Jadi Ibu Kos di Dunia Game - Chapter 321
Bab 321 – 191: Dia Harus Menang
## Bab 321: Bab 191: Dia Harus Menang
Hutan Lulayome.
Saat itu di hutan, O’Neill dengan cepat menghampiri Lucas. “Pasukan utama mereka sedang datang. Mereka hanya meninggalkan sekitar 50 orang untuk mengawasi Manusia Domba.”
“Sekarang ada lebih dari dua ratus Manusia Buas di pihak sana. Dua ratus lawan lima puluh memiliki keuntungan, kan?” kata Lucas. Jika Manusia Harimau mereka memiliki lima puluh orang dan pihak lawan memiliki dua ratus orang, mereka akan berani bertarung.
“Manusia berkepala domba semuanya pengecut,” kata Manusia Harimau itu tanpa sadar akan rasa jijik di antara ras Manusia Hewan. Namun, memikirkan dua Manusia berkepala domba yang telah rajin bercocok tanam dan beternak di wilayah Desa Harapan, ia sedikit melunakkan nada bicaranya. “Tangan mereka terikat dengan tali khusus. Jika ada bantuan dari luar, meskipun mereka tidak bisa mengalahkan semua orang, mengingat kebebasan pribadi mereka dipertaruhkan, mereka seharusnya bersedia untuk sedikit berjuang.”
Lucas tidak setuju maupun membantah, lalu berkata, “Nick dan timnya sedang mengepung mereka dari belakang. Musuh hanya menyisakan sedikit orang; Nick akan memanfaatkan kesempatan ini.”
Nick juga salah satu Kobold miliknya. Meskipun tidak sepintar dia, dia tetap memiliki sedikit kelicikan dan seharusnya mampu memanfaatkan momen tersebut.
Jika mereka bisa sedikit lebih lama menunda di sisi ini, menunggu Manusia Buas Tua dan anak-anak muda itu menjauh, maka akan lebih aman.
“Ya, kita akan berkonsentrasi di sisi ini,” kata O’Neill, matanya berkobar dengan keinginan kuat untuk bertarung. “Meskipun mereka adalah Profesional Menengah, saya ingin melihat apakah saya mampu menghadapi salah satu dari mereka.”

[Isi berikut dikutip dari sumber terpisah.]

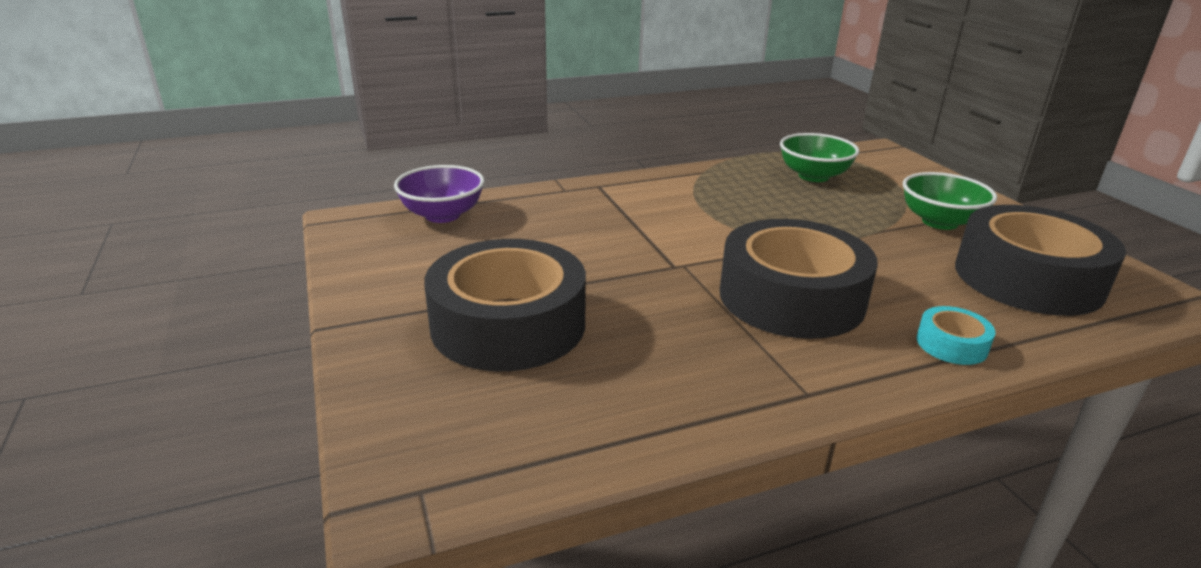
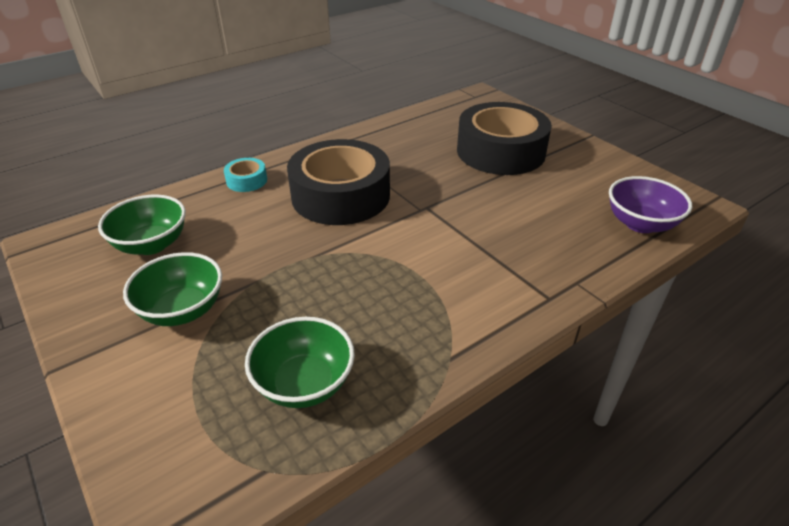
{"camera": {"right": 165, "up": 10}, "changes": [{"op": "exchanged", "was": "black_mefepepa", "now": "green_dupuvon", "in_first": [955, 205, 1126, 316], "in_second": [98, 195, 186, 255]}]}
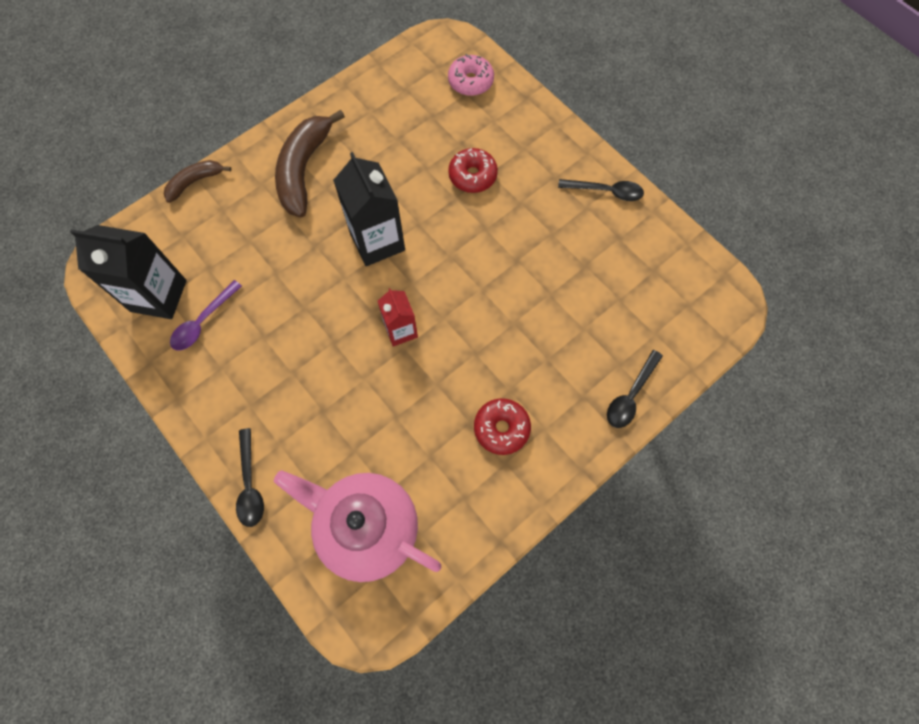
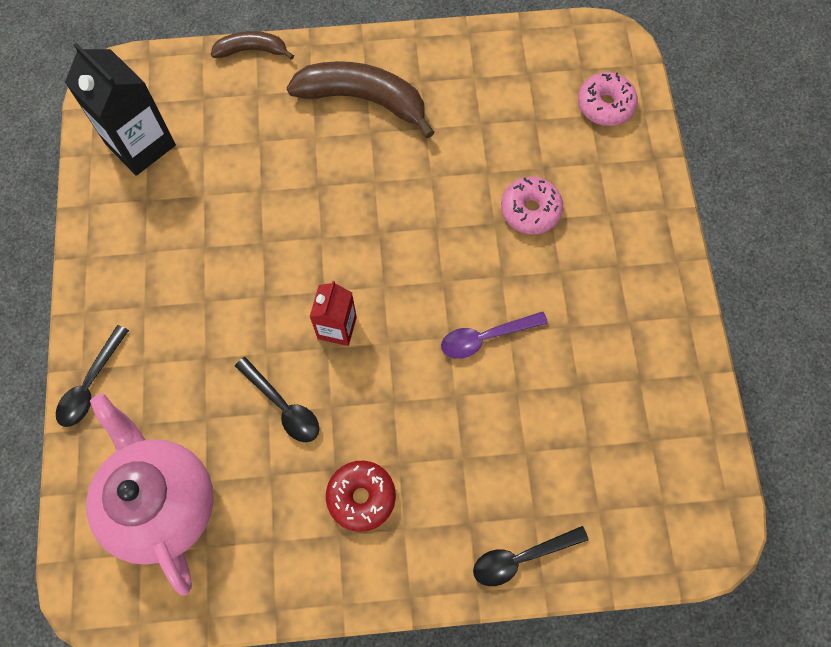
{"camera": {"right": 35, "up": 0}, "changes": [{"op": "relocated", "was": "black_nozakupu", "in_first": [558, 179, 644, 201], "in_second": [235, 357, 319, 442]}, {"op": "spun", "was": "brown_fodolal", "in_first": [275, 110, 345, 217], "in_second": [287, 61, 435, 139], "clockwise": 60}, {"op": "relocated", "was": "purple_nozakupu", "in_first": [170, 280, 242, 350], "in_second": [441, 312, 548, 359]}, {"op": "colour", "was": "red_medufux", "now": "pink_medufux", "in_first": [448, 148, 498, 193], "in_second": [501, 177, 563, 235]}, {"op": "missing", "was": "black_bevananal", "in_first": [333, 152, 405, 266]}]}
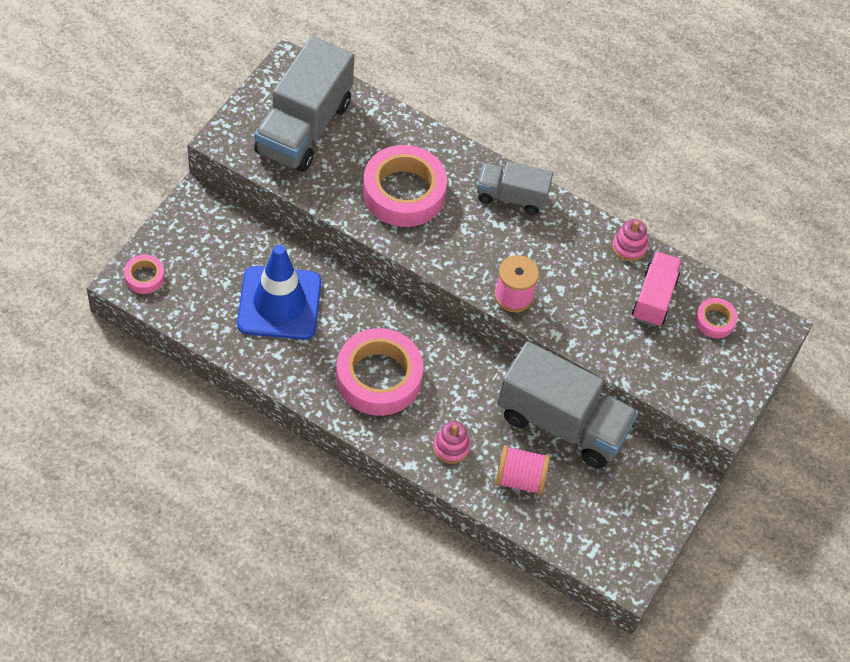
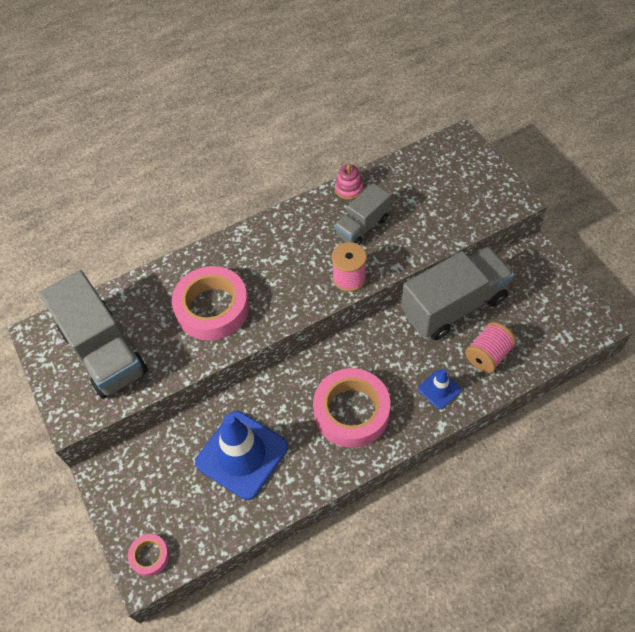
{"camera": {"right": -50, "up": 0}, "changes": [{"op": "relocated", "was": "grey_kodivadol", "in_first": [477, 161, 553, 215], "in_second": [334, 183, 391, 245]}, {"op": "exchanged", "was": "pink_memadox", "now": "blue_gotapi", "in_first": [433, 421, 470, 464], "in_second": [418, 369, 461, 409]}, {"op": "missing", "was": "pink_kodivadol", "in_first": [632, 251, 682, 326]}, {"op": "missing", "was": "pink_mefepepa", "in_first": [695, 298, 738, 338]}]}
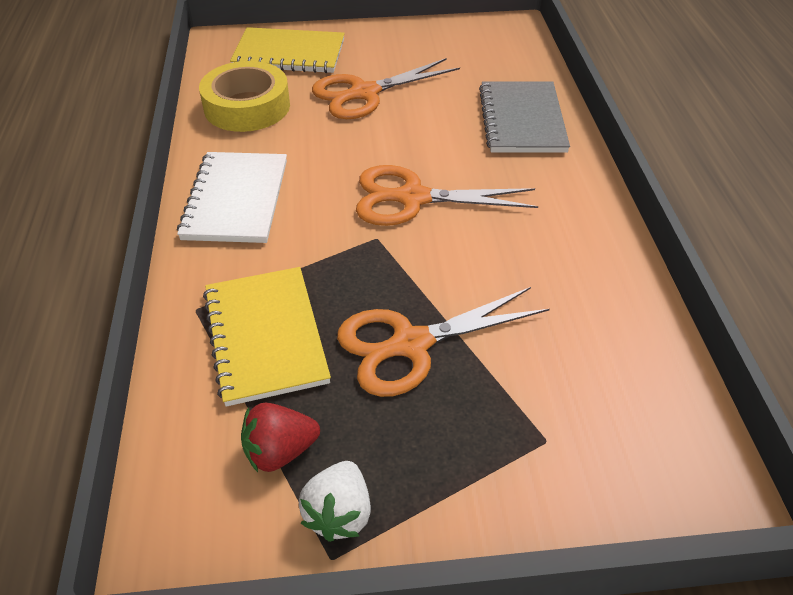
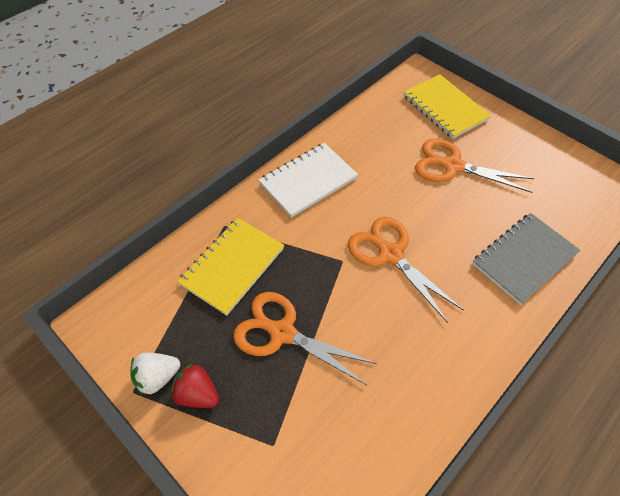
{"camera": {"right": 50, "up": 10}, "changes": [{"op": "relocated", "was": "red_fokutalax", "in_first": [241, 403, 320, 472], "in_second": [171, 363, 219, 408]}, {"op": "missing", "was": "yellow_mefepepa", "in_first": [199, 61, 290, 132]}]}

Lucas melirik O’Neill. “Jaga agar tidak terlalu mencolok. Mereka punya banyak trik; jangan sampai terjebak dalam tipu daya mereka. Lagipula, tujuan utama kita kali ini bukanlah pertempuran.”
“Mengerti! Aku tahu! Aku pasti tidak akan mengganggu rencanamu,” O’Neill dengan cepat meyakinkan.
“Selain itu, jika kita menangkap siapa pun, ingatlah untuk menggeledah tubuh mereka untuk mencari barang berharga yang bisa kita jual kembali di Hope Village,” Lucas segera mengingatkan.
Menghasilkan uang!
Dua kata ini langsung memenuhi pikiran O’Neill, dan dia langsung berkata tanpa berpikir, “Dimengerti! Aku akan menelanjangi mereka.”
Lucas: “…”
—Kalau soal melihat uang, siapa yang bisa mengalahkan O’Neill!
Kemudian, O’Neill menatap intently ke arah pintu masuk hutan yang jauh itu, tanpa berkedip sekalipun.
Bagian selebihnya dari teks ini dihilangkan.